Теперь она знала, что делать. Ничего не делать. Пустить, как оно есть, по ходу. Где-то там, близко ли, далеко ли, должно ждать ее тоже настрадавшееся, оттого что порознь, не вместе, ее собственное, законное счастье.
Вот она лежит, а колобок тем временем катится все дальше и дальше.
Они лежали и говорили о чем придется, точно обкладывая то самое главное, хрупкое и ломкое, что было сказано, мягкими оберегающими пустяками. Когда лежишь, легче вести такой разговор: можно, закрыв глаза, сказать то, что в лицо говорить не решишься, можно без стеснения помолчать, можно взять и, затаившись, остаться одному, а затем опять сойтись вместе.
Стемнело, а огня не добывали, в окошко от павшего снега и без луны стелился пустынный холодный свет. Лица Андрея и Настены казались в нем бескровными, фигуры – неживыми, тряпичными, движения – вызванными посторонней силой. Голоса тоже словно доносились откуда-то исчужа. И сами себе Андрей и Настена виделись в этот укромный час не настоящими, чужими – настолько покаянно и тихо, смиряя все вокруг, с полным прощением перед прощанием, отходил этот крутой, горячий день. И они в лад его смирению говорили тихо, почти шепотом. Разговор ни за что особенно не цеплялся и был ненатужным, легким, покачиваясь, как маятник, который мог в одной стороне задержаться больше, в другой меньше, мог, где хотел, остановиться и снова задвигаться туда и сюда. Но после одной такой остановки Андрей ни с того ни с сего вдруг спросил:
– Чего бы ты от меня, Настена, хотела?
– Как – чего бы хотела? – не поняла она.
– Я вот знаю, что от тебя хочу. И ты это знаешь. Мы уж сегодня говорили, и начинать все сначала я не собираюсь. Но мне еще и, окромя того, много что от тебя надо. Ты и хлебушком снабжаешь, и одежонкой. Все, что здесь имеется, все через твои руки прошло. Мне уж совестно с тебя тянуть, только тянуть да тянуть, и ничего, ни одной крошки взамен. Кой-какая совесть еще, видать, сохранилась.
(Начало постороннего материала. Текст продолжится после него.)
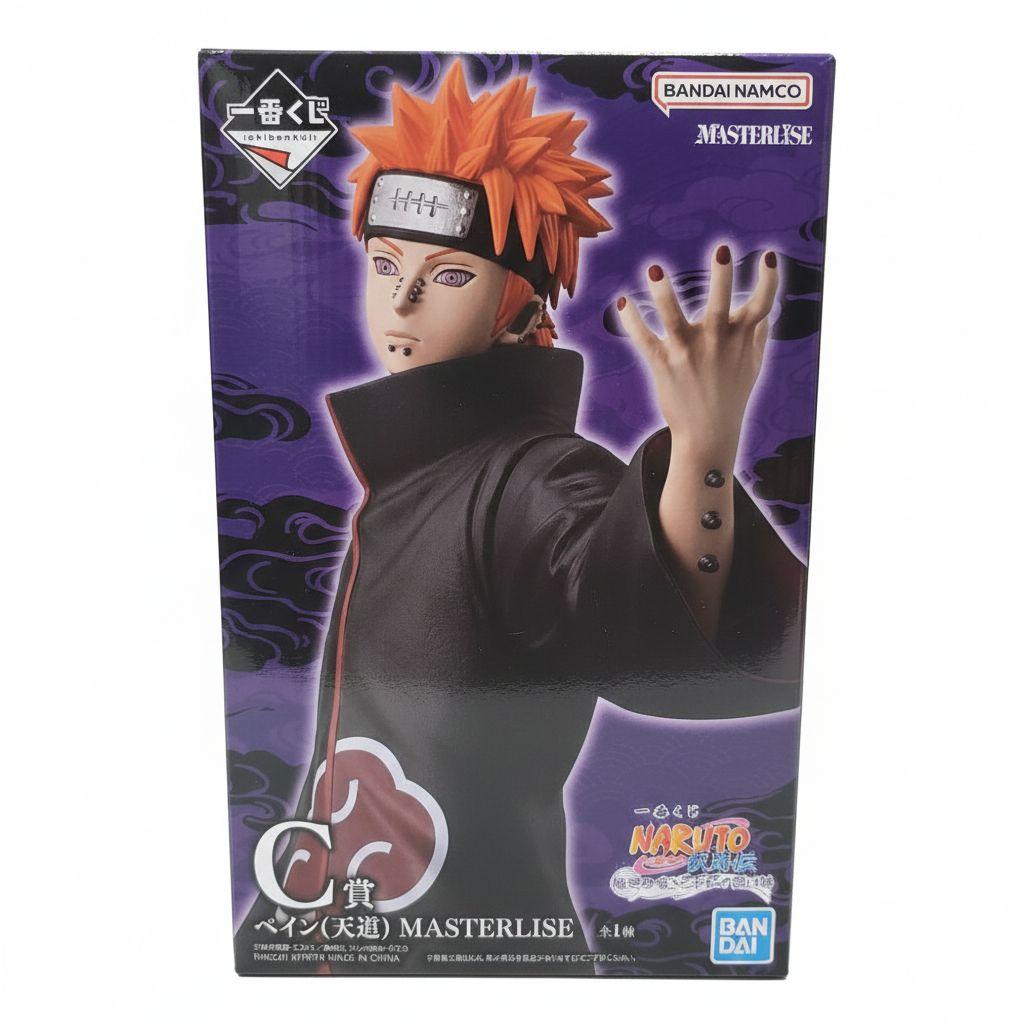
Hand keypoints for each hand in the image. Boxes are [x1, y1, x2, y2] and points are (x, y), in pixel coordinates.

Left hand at [617, 245, 777, 457]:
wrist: (707, 435)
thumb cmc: (731, 397)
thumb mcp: (752, 366)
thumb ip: (758, 336)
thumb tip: (767, 313)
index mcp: (740, 338)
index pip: (762, 304)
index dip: (769, 280)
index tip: (770, 256)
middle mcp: (716, 342)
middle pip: (720, 304)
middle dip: (721, 277)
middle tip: (722, 248)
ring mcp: (687, 353)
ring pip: (673, 318)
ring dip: (663, 294)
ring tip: (653, 270)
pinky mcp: (662, 364)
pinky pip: (644, 339)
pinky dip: (631, 322)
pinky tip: (622, 302)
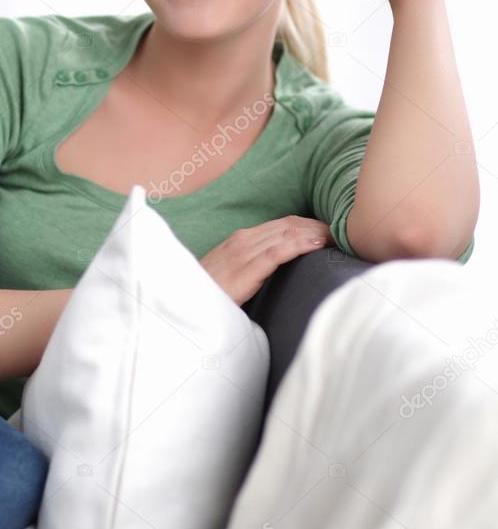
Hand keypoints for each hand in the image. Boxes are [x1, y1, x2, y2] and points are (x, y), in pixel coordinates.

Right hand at [199, 215, 335, 307]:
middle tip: (343, 231)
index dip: (309, 225)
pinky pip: (277, 252)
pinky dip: (300, 245)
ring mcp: (243, 252)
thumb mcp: (232, 274)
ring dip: (315, 233)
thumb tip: (277, 271)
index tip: (331, 231)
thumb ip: (253, 267)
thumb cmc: (208, 293)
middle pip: (289, 225)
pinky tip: (317, 245)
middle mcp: (243, 240)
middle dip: (318, 227)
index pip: (282, 224)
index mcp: (241, 239)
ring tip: (338, 236)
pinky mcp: (245, 269)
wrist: (184, 304)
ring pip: (287, 234)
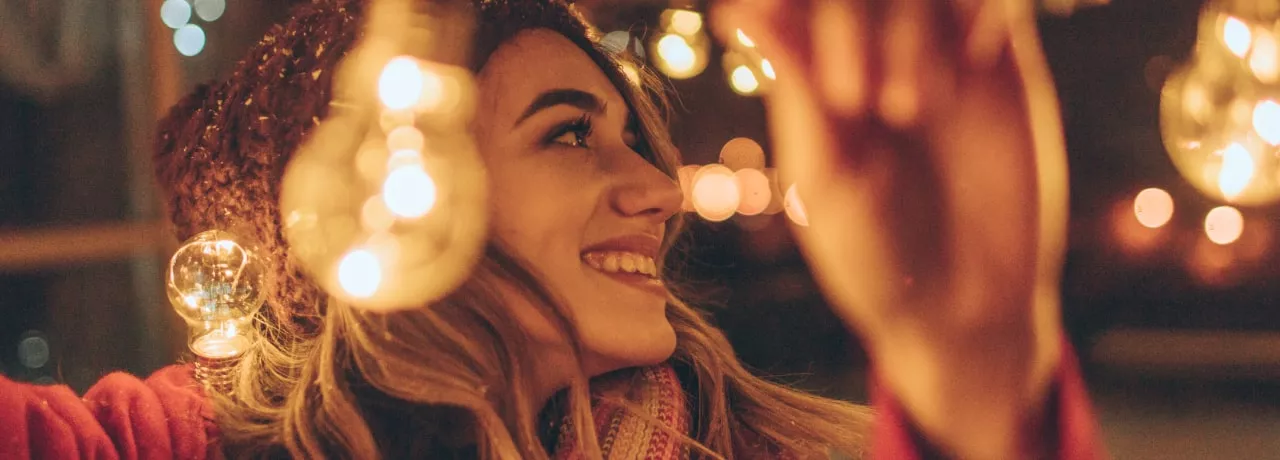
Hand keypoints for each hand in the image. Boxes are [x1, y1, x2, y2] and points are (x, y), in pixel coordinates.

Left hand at [713, 1, 1069, 457]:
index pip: (789, 1)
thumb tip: (735, 10)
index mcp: (807, 78)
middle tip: (862, 102)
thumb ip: (796, 87)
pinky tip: (976, 63)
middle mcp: (868, 54)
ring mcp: (933, 54)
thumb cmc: (872, 255)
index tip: (796, 40)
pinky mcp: (995, 64)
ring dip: (912, 27)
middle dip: (849, 21)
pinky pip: (993, 1)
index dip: (791, 2)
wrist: (963, 306)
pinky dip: (982, 12)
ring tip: (918, 110)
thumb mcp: (827, 178)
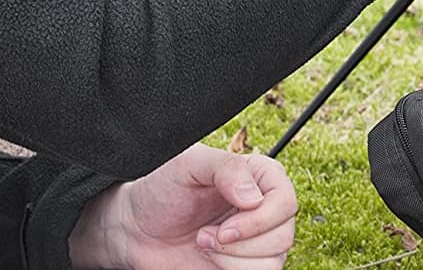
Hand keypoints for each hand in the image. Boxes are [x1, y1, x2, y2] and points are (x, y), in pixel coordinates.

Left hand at [69, 144, 296, 269]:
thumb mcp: (188, 164)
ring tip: (204, 242)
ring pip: (275, 259)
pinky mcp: (247, 263)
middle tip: (205, 234)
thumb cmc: (160, 189)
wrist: (136, 229)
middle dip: (240, 243)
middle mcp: (264, 206)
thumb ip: (226, 168)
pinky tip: (209, 255)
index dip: (261, 220)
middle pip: (284, 234)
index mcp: (259, 176)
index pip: (286, 200)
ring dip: (233, 259)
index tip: (225, 228)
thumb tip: (256, 199)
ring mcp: (258, 237)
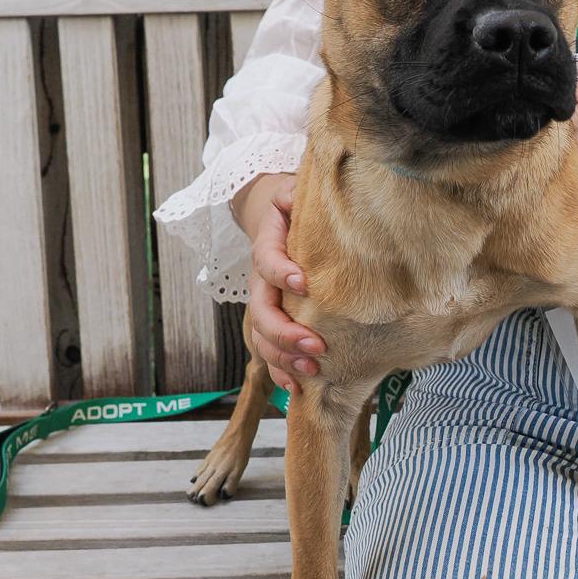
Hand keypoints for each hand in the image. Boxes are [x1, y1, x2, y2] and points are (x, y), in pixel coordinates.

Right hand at [231, 173, 326, 393]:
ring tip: (312, 370)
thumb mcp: (295, 192)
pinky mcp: (273, 322)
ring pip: (262, 337)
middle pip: (261, 311)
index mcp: (268, 246)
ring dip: (284, 357)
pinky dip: (280, 371)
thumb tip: (299, 191)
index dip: (281, 272)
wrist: (277, 220)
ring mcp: (264, 304)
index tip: (303, 283)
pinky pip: (269, 351)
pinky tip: (297, 388)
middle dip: (286, 332)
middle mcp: (261, 280)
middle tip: (316, 345)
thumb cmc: (296, 208)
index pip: (267, 260)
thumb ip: (296, 191)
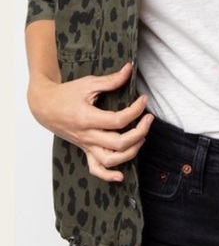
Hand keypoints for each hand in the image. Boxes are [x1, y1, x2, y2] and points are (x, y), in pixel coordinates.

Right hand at [28, 62, 152, 182]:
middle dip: (139, 132)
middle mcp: (87, 135)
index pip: (118, 120)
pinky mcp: (84, 149)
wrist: (44, 106)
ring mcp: (85, 145)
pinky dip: (107, 175)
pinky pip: (95, 168)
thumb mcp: (88, 83)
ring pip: (110, 159)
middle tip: (148, 118)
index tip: (143, 99)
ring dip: (130, 152)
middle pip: (119, 143)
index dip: (136, 110)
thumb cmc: (65, 94)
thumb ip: (110, 80)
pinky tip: (120, 176)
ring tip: (142, 138)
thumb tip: (129, 69)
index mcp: (87, 118)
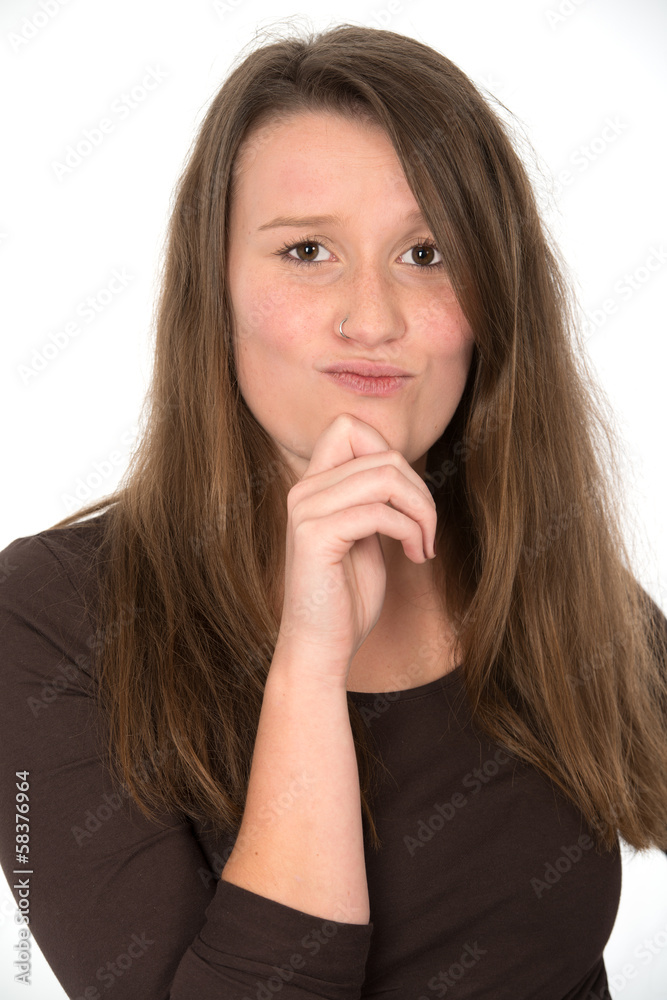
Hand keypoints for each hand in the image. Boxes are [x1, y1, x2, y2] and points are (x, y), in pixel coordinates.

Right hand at [274, 413, 436, 685]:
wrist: (320, 649)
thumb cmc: (347, 598)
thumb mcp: (365, 536)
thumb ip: (373, 499)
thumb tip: (401, 468)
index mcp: (313, 486)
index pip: (349, 426)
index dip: (389, 451)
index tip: (407, 498)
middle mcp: (303, 491)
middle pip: (381, 453)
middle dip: (420, 489)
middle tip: (428, 531)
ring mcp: (305, 511)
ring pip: (385, 476)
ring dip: (421, 510)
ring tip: (425, 544)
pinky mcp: (315, 536)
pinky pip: (380, 511)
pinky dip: (409, 531)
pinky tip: (414, 556)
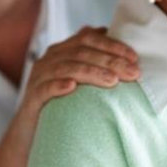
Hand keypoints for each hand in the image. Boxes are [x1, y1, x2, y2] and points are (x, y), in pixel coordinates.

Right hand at [0, 26, 138, 166]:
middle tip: (132, 72)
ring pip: (66, 67)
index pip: (88, 38)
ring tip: (113, 81)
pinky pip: (44, 88)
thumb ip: (93, 58)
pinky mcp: (31, 97)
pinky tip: (72, 87)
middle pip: (81, 52)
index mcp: (62, 50)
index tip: (134, 57)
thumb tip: (111, 35)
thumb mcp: (80, 77)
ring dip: (91, 72)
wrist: (33, 131)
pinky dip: (58, 85)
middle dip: (110, 60)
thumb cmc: (63, 102)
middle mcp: (49, 59)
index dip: (112, 45)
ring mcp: (39, 77)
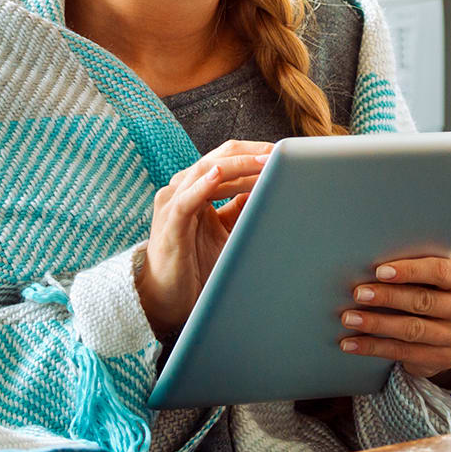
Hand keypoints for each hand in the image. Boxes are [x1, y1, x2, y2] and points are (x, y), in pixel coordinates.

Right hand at [136, 140, 272, 337]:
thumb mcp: (226, 230)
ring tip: (263, 161)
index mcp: (195, 187)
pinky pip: (186, 200)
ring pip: (205, 171)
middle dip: (250, 154)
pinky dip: (202, 185)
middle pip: (217, 158)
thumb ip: (240, 208)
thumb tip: (268, 188)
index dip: (253, 153)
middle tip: (278, 153)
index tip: (282, 153)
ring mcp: (172, 203)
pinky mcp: (170, 224)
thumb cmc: (196, 264)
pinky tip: (218, 175)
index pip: (225, 158)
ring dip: (237, 165)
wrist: (169, 299)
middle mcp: (181, 189)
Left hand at [338, 256, 450, 379]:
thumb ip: (416, 268)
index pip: (441, 272)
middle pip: (424, 302)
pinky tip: (352, 343)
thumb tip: (369, 261)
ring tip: (350, 318)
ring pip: (413, 330)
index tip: (380, 271)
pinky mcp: (446, 359)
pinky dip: (374, 347)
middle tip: (358, 294)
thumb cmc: (434, 289)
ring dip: (376, 324)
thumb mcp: (434, 276)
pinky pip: (404, 353)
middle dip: (388, 297)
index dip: (410, 271)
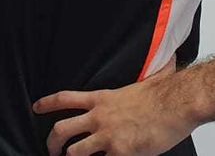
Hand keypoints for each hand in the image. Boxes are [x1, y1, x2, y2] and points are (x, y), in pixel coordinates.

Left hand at [35, 62, 198, 155]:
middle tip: (52, 149)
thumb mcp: (137, 86)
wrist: (178, 103)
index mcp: (102, 99)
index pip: (65, 98)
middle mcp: (100, 117)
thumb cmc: (163, 94)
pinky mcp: (121, 152)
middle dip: (52, 142)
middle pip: (62, 129)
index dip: (47, 103)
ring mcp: (108, 136)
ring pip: (76, 152)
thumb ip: (127, 89)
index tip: (36, 107)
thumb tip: (149, 67)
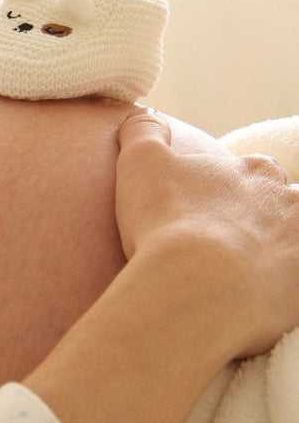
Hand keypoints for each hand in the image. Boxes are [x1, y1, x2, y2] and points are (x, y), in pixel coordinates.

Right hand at [115, 107, 298, 357]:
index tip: (199, 211)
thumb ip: (143, 131)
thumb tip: (143, 116)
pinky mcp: (298, 298)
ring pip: (287, 249)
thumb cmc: (167, 218)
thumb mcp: (140, 160)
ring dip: (267, 259)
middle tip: (213, 247)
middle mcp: (291, 207)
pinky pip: (286, 293)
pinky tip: (239, 306)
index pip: (249, 175)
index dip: (223, 192)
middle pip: (277, 211)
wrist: (194, 286)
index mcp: (256, 172)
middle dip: (253, 225)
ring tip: (230, 280)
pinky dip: (270, 296)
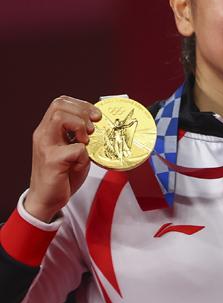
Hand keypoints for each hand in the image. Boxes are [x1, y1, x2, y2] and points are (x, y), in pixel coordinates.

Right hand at [25, 96, 101, 221]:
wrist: (46, 199)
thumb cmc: (62, 175)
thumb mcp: (73, 150)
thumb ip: (80, 136)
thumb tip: (99, 124)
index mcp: (48, 130)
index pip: (60, 102)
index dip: (81, 104)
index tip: (96, 116)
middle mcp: (43, 135)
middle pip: (59, 104)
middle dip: (82, 111)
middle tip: (93, 127)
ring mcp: (45, 147)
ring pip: (60, 118)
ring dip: (79, 125)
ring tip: (86, 140)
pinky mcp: (52, 161)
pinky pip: (74, 148)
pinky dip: (84, 154)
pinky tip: (81, 162)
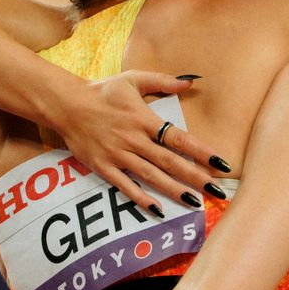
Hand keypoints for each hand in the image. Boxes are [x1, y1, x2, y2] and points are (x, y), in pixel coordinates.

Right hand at [44, 70, 231, 214]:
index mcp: (144, 119)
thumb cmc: (104, 91)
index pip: (179, 138)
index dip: (201, 152)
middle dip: (196, 177)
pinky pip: (125, 186)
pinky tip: (158, 210)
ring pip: (151, 176)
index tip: (221, 163)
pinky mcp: (104, 167)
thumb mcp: (133, 79)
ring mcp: (118, 155)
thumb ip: (163, 81)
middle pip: (170, 162)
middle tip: (218, 191)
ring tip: (195, 203)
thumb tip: (190, 81)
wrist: (67, 104)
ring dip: (174, 191)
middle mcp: (134, 139)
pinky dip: (142, 199)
Я ж на полном твоем иждивении, а иждивенец-то ишь какой: он за десятерых потянет. Что там за десятерых – больше! Ты из-за него теперь людей должна бояться. Я-то боюсь, мне есть за что, – а тебе? Тебе-то из-за чего с белым светом расходиться? Я знаю: ты пожалела меня. И тут, о чем мы сегодня толковали, тоже пожалеешь. Такая уж ты есть. Вот увидишь, ничего не станешь делать. Я тебя не подначиваю – нет, я тебя знаю. Ты бы и хотела, да не сможешь. Не сможешь, Настена, вот попомни мои слова. Я на тебя все взваливаю, взваливаю, а сам, что ни возьми, в сторонке, ты одна обязана колотиться. Правильно ты говорила. А что я могу? Что я могу, Настена? – подумай сама. Я бы рад тебе пособить, да как? Мне же охота пособить, я не привык на готовенькое, я бы, кажись, в лепешку разбился, чтоб сделать что-то, но скажи тогда, что надо?